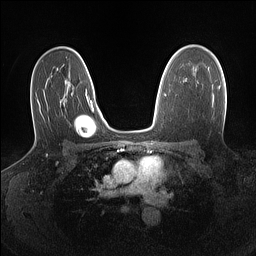
Breast MRI (dynamic contrast-enhanced), one axial slice; slice 95 of 160 in the series (ordered by position); dynamic contrast-enhanced series, time point 2 of 7 at this slice position (early post-contrast); 1.5 T; TE 1.4 ms, TR 5 ms; 1.1 mm slice thickness; 256 × 256 image matrix, field of view 320 × 320 mm. Female patient.
Annotated regions visible in this slice (semi-automatically segmented with operator editing):
- enhancing-tissue mask used for the functional tumour volume (all voxels passing the contrast-enhancement thresholds inside the analysis volume; usually the tumour): bounding box (x1, y1, x2, y2) in pixels: (218, 86, 220, 89)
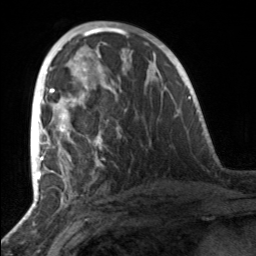
Breast MRI, one axial slice. Position 75 of 160 along the scan axis. Cropped to one breast. Dynamic contrast-enhanced series, time point 2 of 7 at this slice position (early post-contrast). 3 T. TE 1.7 ms, TR 4.6 ms. 1 mm slice thickness. 256 × 256 image matrix, field of view 160 × 160 mm. Female patient.
Structures marked on this image (semi-automatically segmented with operator editing):
- enhancing-tissue mask used for the functional tumour volume (all voxels passing the contrast-enhancement thresholds inside the analysis volume; usually the tumour): bounding box <49,81,108,161> (left, top, right, bottom; pixels)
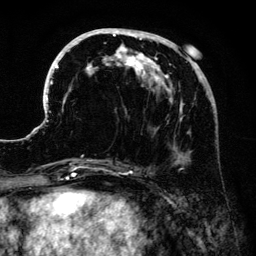
Breast MRI (dynamic contrast-enhanced), one axial slice. Slice 57 of 134 in the series (ordered by position). Cropped to one breast. Dynamic contrast-enhanced series, time point 2 of 6 at this slice position (early post-contrast). 3 T. TE 4.2 ms, TR 7.9 ms. 256 × 256 image matrix, field of view 170 × 170 mm. Female patient.
Annotated regions visible in this slice (semi-automatic segmentation, software-assisted and operator-edited):
- enhancing-tissue mask used for the functional tumour volume (all voxels passing the contrast-enhancement thresholds inside the analysis volume; usually the tumour): box from (x=41, y=28) to (x=207, y=169) px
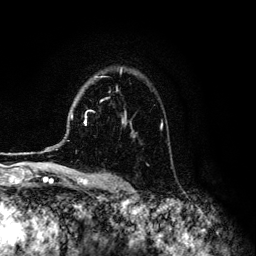
Breast MRI (dynamic contrast-enhanced), one axial slice. Position 92 of 134 along the scan axis. Cropped to one breast. Dynamic contrast-enhanced series, time point 2 of 6 at this slice position (early post-contrast). 3 T. TE 4.2 ms, TR 7.9 ms. 1.2 mm slice thickness. 256 × 256 image matrix, field of view 170 × 170 mm. Female patient.
Annotated regions visible in this slice (semi-automatically segmented with operator editing):
- enhancing-tissue mask used for the functional tumour volume (all voxels passing the contrast-enhancement thresholds inside the analysis volume; usually the tumour): bounding box (x1, y1, x2, y2) in pixels: (84, 68, 162, 126)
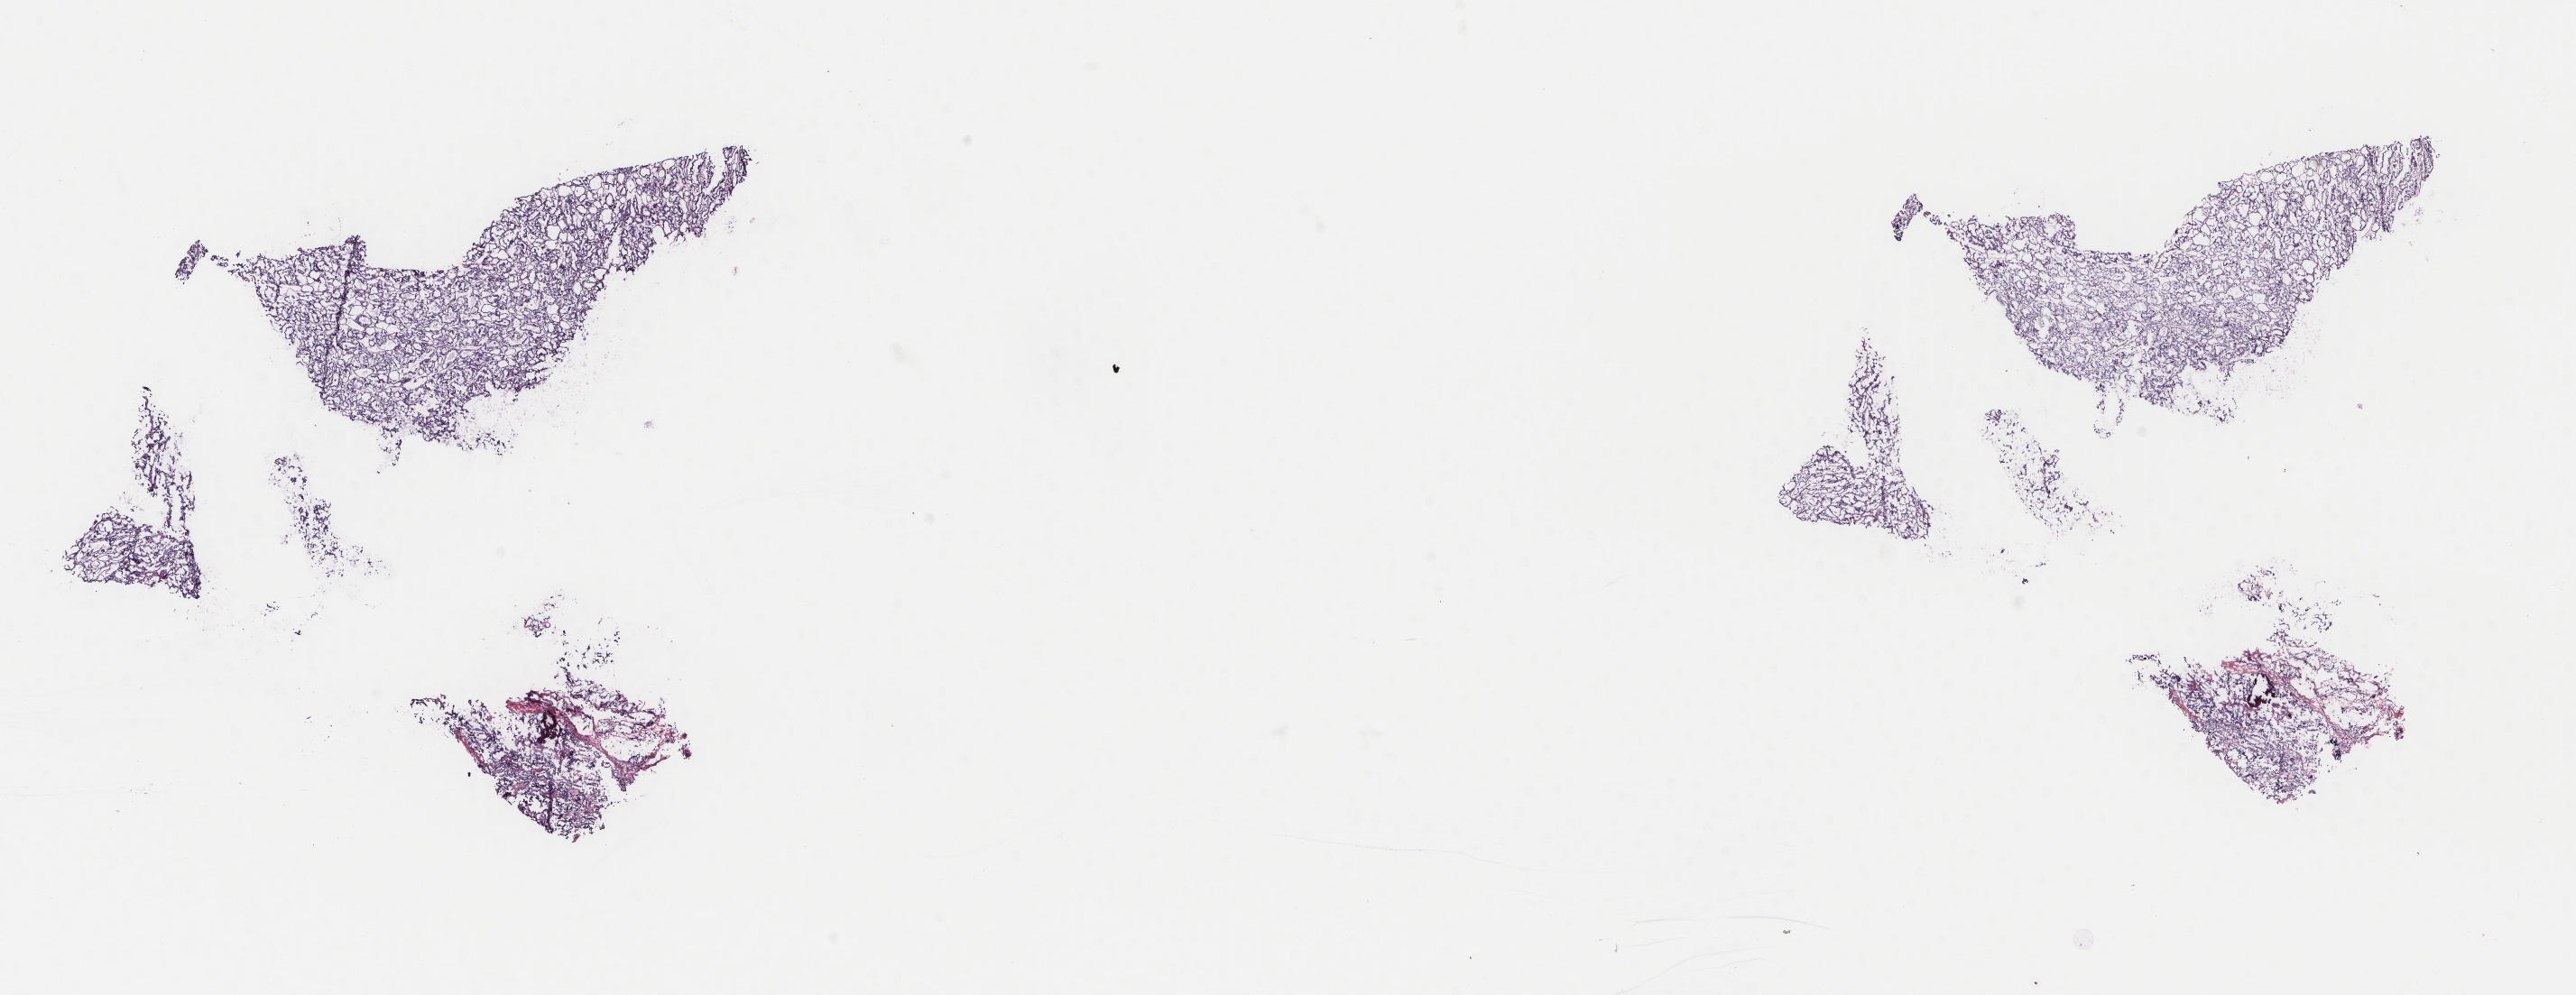
H&E-stained whole-slide image, whole scanned area (about 22.7 x 8.8 mm) shown as a low-resolution overview. Frozen section from the top of the tissue portion. Sample: primary tumour, thyroid. Patient: female, age at initial diagnosis 24 years. Slide review estimates, as recorded: tumour cells 75%, tumour nuclei 95%, normal cells 0%, stromal cells 25%, necrosis 0%. Inflammatory infiltration, as recorded: lymphocyte infiltration 1%, monocyte infiltration 0%, neutrophil infiltration 0%.
AJCC pathologic stage: I (7th edition). Lymph nodes positive (case pathology): 7 of 20 examined. Pathologic diagnosis: Papillary carcinoma, follicular variant (thyroid gland).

▬▬▬

*TASK TO COMPLETE*: Everything from the line with "H&E-stained whole-slide image, whole" through the last line of the entries is to be written out again, unchanged; nothing else belongs in the answer.

*RESULT*:
H&E-stained whole-slide image, whole scanned area (about 22.7 x 8.8 mm) shown as a low-resolution overview. Frozen section from the top of the tissue portion. Sample: primary tumour, thyroid. Patient: female, age at initial diagnosis 24 years. Slide review estimates, as recorded: tumour cells 75%, tumour nuclei 95%, normal cells 0%, stromal cells 25%, necrosis 0%. Inflammatory infiltration, as recorded: lymphocyte infiltration 1%, monocyte infiltration 0%, neutrophil infiltration 0%.
AJCC pathologic stage: I (7th edition). Lymph nodes positive (case pathology): 7 of 20 examined. Pathologic diagnosis: Papillary carcinoma, follicular variant (thyroid gland).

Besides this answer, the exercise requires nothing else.